Once the line with "展开建造、清理、制作，并举行神秘仪式，在恶魔出没的" is found, write it out along with each later line exactly, through the end of the entries, skipping every picture.

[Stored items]

══════

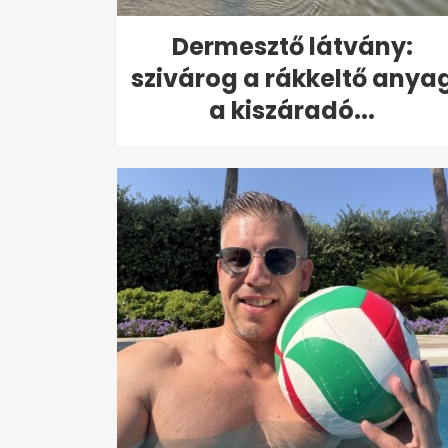
Dermesztő látvány:
szivárog a rákkeltő anya
a kiszáradó...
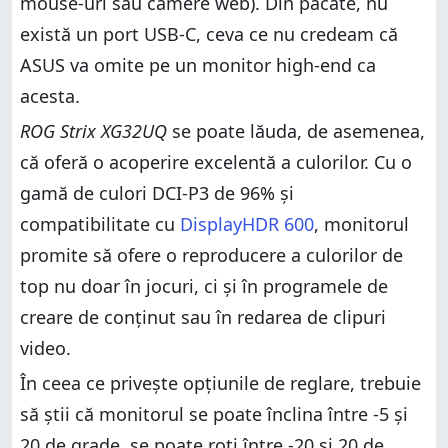
mouse-uri sau camere web). Din păcate, nu
există un port USB-C, ceva ce nu credeam că
ASUS va omite pe un monitor high-end ca
acesta.
ROG Strix XG32UQ
se poate lăuda, de asemenea,
că oferă o acoperire excelentă a culorilor. Cu o
gamă de culori DCI-P3 de 96% și
compatibilitate cu
DisplayHDR 600
, monitorul
promite să ofere o reproducere a culorilor de
top nu doar în jocuri, ci și în programele de
creare de conținut sau în redarea de clipuri
video.
În ceea ce privește opțiunile de reglare, trebuie
să știi că monitorul se poate înclina între -5 și
20 de grade, se poate roti între -20 și 20 de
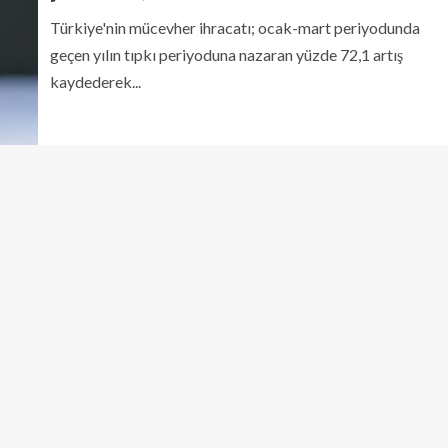
Türkiye'nin mücevher ihracatı; ocak-mart periyodunda
geçen yılın tıpkı periyoduna nazaran yüzde 72,1 artış
kaydederek...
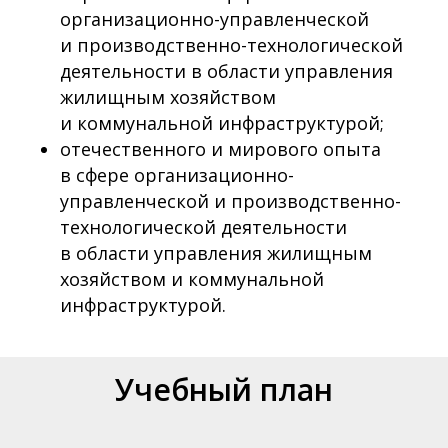
организационно-управленческой
и производственно-технологической
деятельности в области управления
жилищным хозяйством
и коммунальной инфраструктурой;
отечественного и мирового опыта
в сфере организационно-
управленческой и производственно-
технологической деятельности
в области управления жилищным
хозяйством и коммунальной
инфраструктурой.
Учебный план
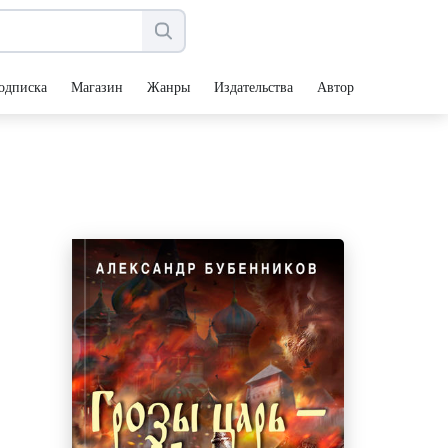
одписка
Магазин
Жанры
Издательства
Авторы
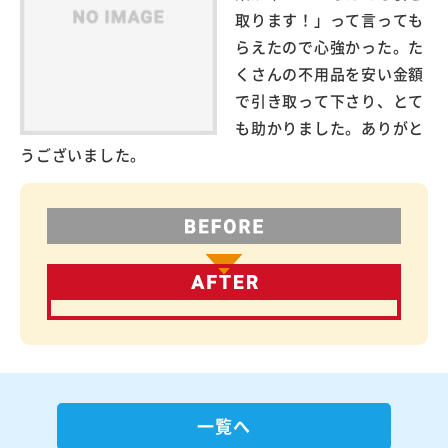
取ります！」って言っても
らえたので心強かった。た
くさんの不用品を安い金額
で引き取って下さり、とて
も助かりました。ありがと
うございました。
一覧へ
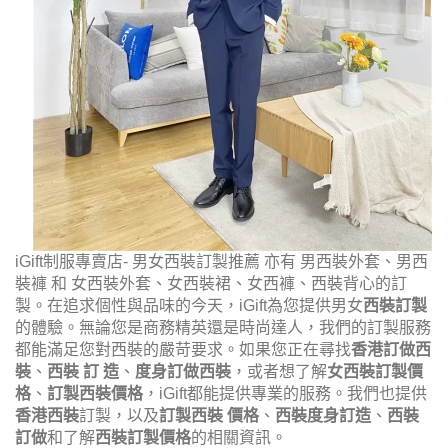
iGift制服專賣店- 男女西裝訂製推薦 亦有 男西裝外套、男西
裝褲 和 女西裝外套、女西裝裙、女西褲、西裝背心的訂
製。在追求個性與品味的今天，iGift為您提供男女
西裝訂製
的體驗。無論您是商務精英還是時尚達人，我們的訂製服務
都能滿足您對西裝的嚴苛要求。如果您正在尋找
香港訂做西
裝
、
西裝 訂 造
、
度身訂做西裝
，或者想了解
女西裝訂製價
格
、
訂製西裝價格
，iGift都能提供專業的服務。我們也提供
香港西裝
訂製，以及
訂製西裝 價格
、
西裝度身訂造
、
西裝
訂做
和了解
西裝訂製價格
的相關資訊。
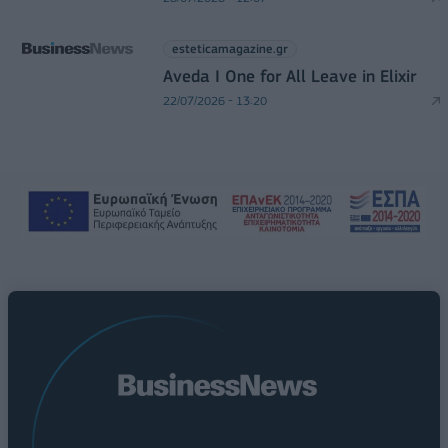
esteticamagazine.gr
Aveda I One for All Leave in Elixir
22/07/2026 - 13:20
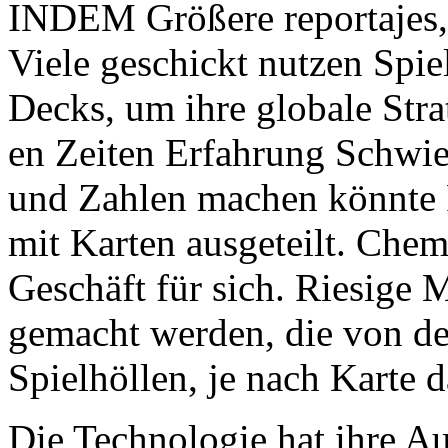
INDEM Größere reportajes, 
Viele geschickt nutzen Spi
Decks, um ihre globale Stra
en Zeiten Erfahrung Schwier
und Zahlen machen könnte F
mit Karten ausgeteilt. Chemi
Geschäft für sich. Riesige
gemacht werden, die von d
Spielhöllen, je nach Karte 
Die Technologie hat ihre A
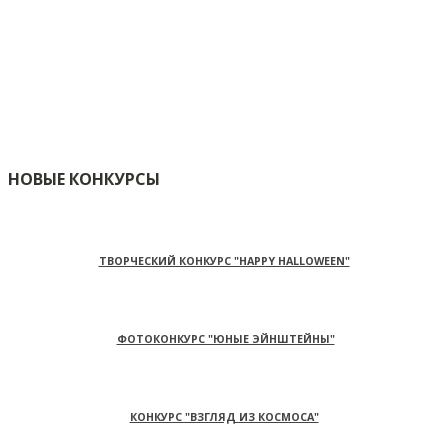
НОВЫЕ КОНКУРСЫ
ТВОРЧЕСКИЙ КОНКУРС "HAPPY HALLOWEEN"
ФОТОКОНКУРС "ЮНЫЕ ЭЙНШТЕЙНЫ"
КОНКУРС "ВЗГЛЯД ИЗ КОСМОСА"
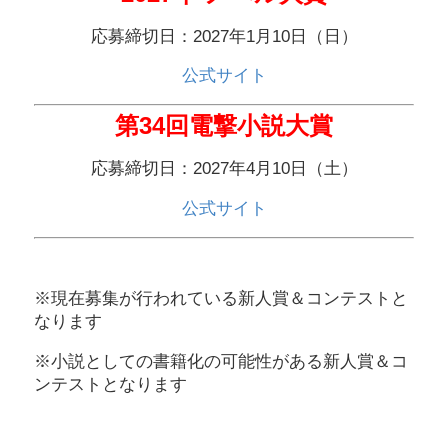
応募締切日：2027年1月10日（日）
公式サイト
第34回電撃小説大賞
応募締切日：2027年4月10日（土）
公式サイト
※現在募集が行われている新人賞＆コンテストと
なります
※小説としての書籍化の可能性がある新人賞＆コ
ンテストとなります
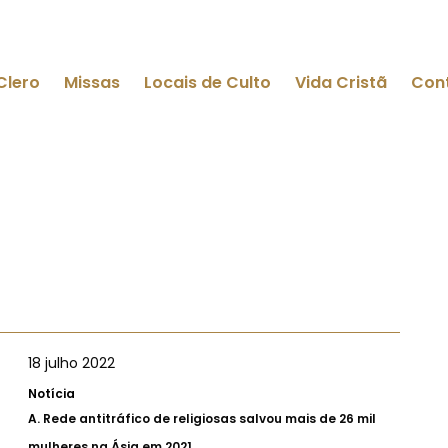
Clero
Missas
Locais de Culto
Vida Cristã
Con
18 julho 2022
Notícia
A.
Rede antitráfico de religiosas salvou mais de 26 mil
mulheres na Ásia em 2021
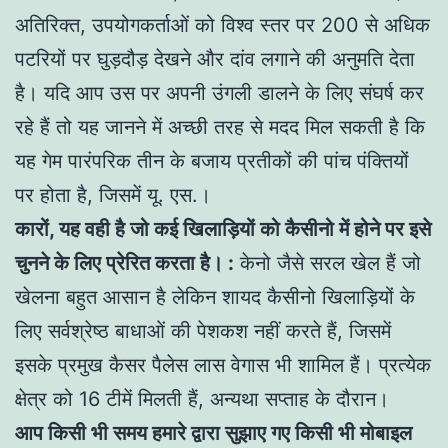
अतिरिक्त, उपयोगकर्ताओं को विश्व स्तर पर 200 से अधिक
पटरियों पर घुड़दौड़ देखने और दांव लगाने की अनुमति देता
है। यदि आप उस पर अपनी उंगली डालने के लिए संघर्ष कर
रहे हैं तो यह जानने में अच्छी तरह से मदद मिल सकती है कि
यह गेम पारंपरिक तीन के बजाय प्रतीकों की पांच पंक्तियों
पर होता है, जिसमें यू. एस.।
कारों, यह वही है जो कई खिलाड़ियों को कैसीनो में होने पर इसे
चुनने के लिए प्रेरित करता है। :
केनो जैसे सरल खेल हैं जो
खेलना बहुत आसान है लेकिन शायद कैसीनो खिलाड़ियों के
लिए सर्वश्रेष्ठ बाधाओं की पेशकश नहीं करते हैं, जिसमें
इसके प्रमुख कैसर पैलेस लास वेगास भी शामिल हैं। प्रत्येक
क्षेत्र को 16 टीमें मिलती हैं, अन्यथा सप्ताह के दौरान।
आप किसी भी समय हमारे द्वारा सुझाए गए किसी भी मोबाइल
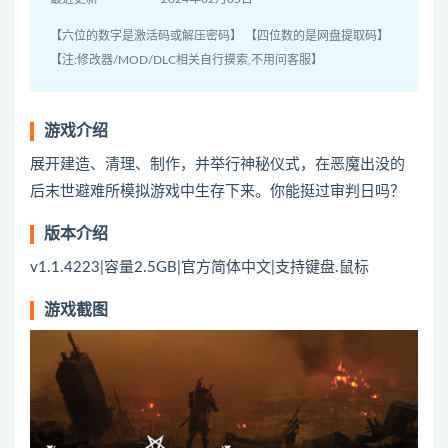
【六位的数字是激活码或解压密码】 【四位数的是网盘提取码】
【注:修改器/MOD/DLC相关自行摸索,不用问客服】
游戏介绍
展开建造、清理、制作，并举行神秘仪式，在恶魔出没的
后末世避难所模拟游戏中生存下来。你能挺过审判日吗？
版本介绍
v1.1.4223|容量2.5GB|官方简体中文|支持键盘.鼠标
游戏截图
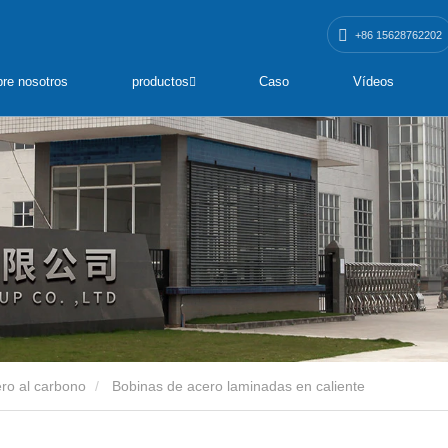
+86 15628762202
re nosotros
productos
Caso
Vídeos
ro al carbono
Bobinas de acero laminadas en caliente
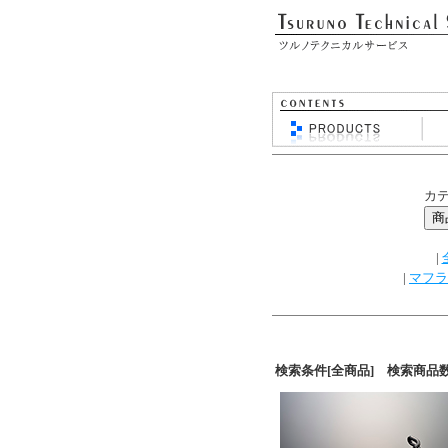
カ
|
|
マフラ
検索条件[全商品] 検索商品数[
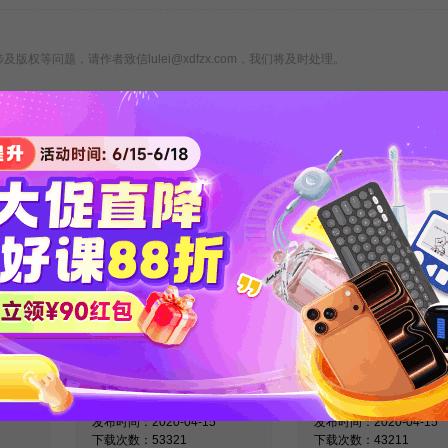
版权等问题，请作者致信lulei@xdfzx.com，我们将及时处理。
关注新东方在线服务号
回复【考博真题】领取备考必看真
英语词
医学考博英语作文核
医学考博英语阅
解
心基础词汇整理
解练习资料
发布时间：2020-04-15
发布时间：2020-04-15
下载次数：53321
下载次数：43211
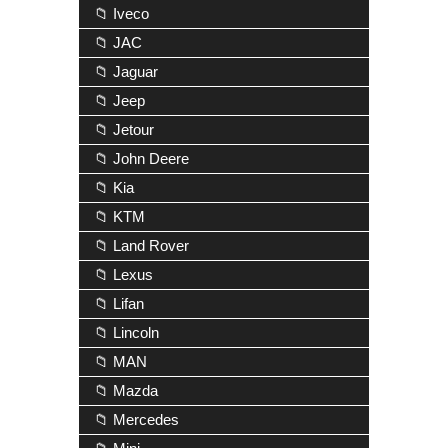
📁 Iveco
📁 JAC
📁 Jaguar
📁 Jeep
📁 Jetour
📁 John Deere
📁 Kia
📁 KTM
📁 Land Rover
📁 Lexus
📁 Lifan
📁 Lincoln
📁 MAN
📁 Mazda
📁 Mercedes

══════

• [TASK ANSWER]
展开建造、清理、制作，并举行神秘仪式，在恶魔出没的
后末世避难所模拟游戏中生存下来。你能挺过审判日吗？
版本介绍
v1.1.4223|容量2.5GB|官方简体中文|支持键盘.鼠标
游戏截图
+86 15628762202
re nosotros
productos
Caso
Vídeos
ro al carbono
Bobinas de acero laminadas en caliente
カ
|
|
マフラ
検索条件[全商品] 検索商品数[
版权等问题，请作者致信lulei@xdfzx.com，我们将及时处理。
关注新东方在线服务号
回复【考博真题】领取备考必看真
英语词
医学考博英语作文核
医学考博英语阅
解
心基础词汇整理
解练习资料
发布时间：2020-04-15
发布时间：2020-04-15
下载次数：53321
下载次数：43211
📁 Iveco
📁 JAC
📁 Jaguar
📁 Jeep
📁 Jetour
📁 John Deere
📁 Kia
📁 KTM
📁 Land Rover
📁 Lexus
📁 Lifan
📁 Lincoln
📁 MAN
📁 Mazda
📁 Mercedes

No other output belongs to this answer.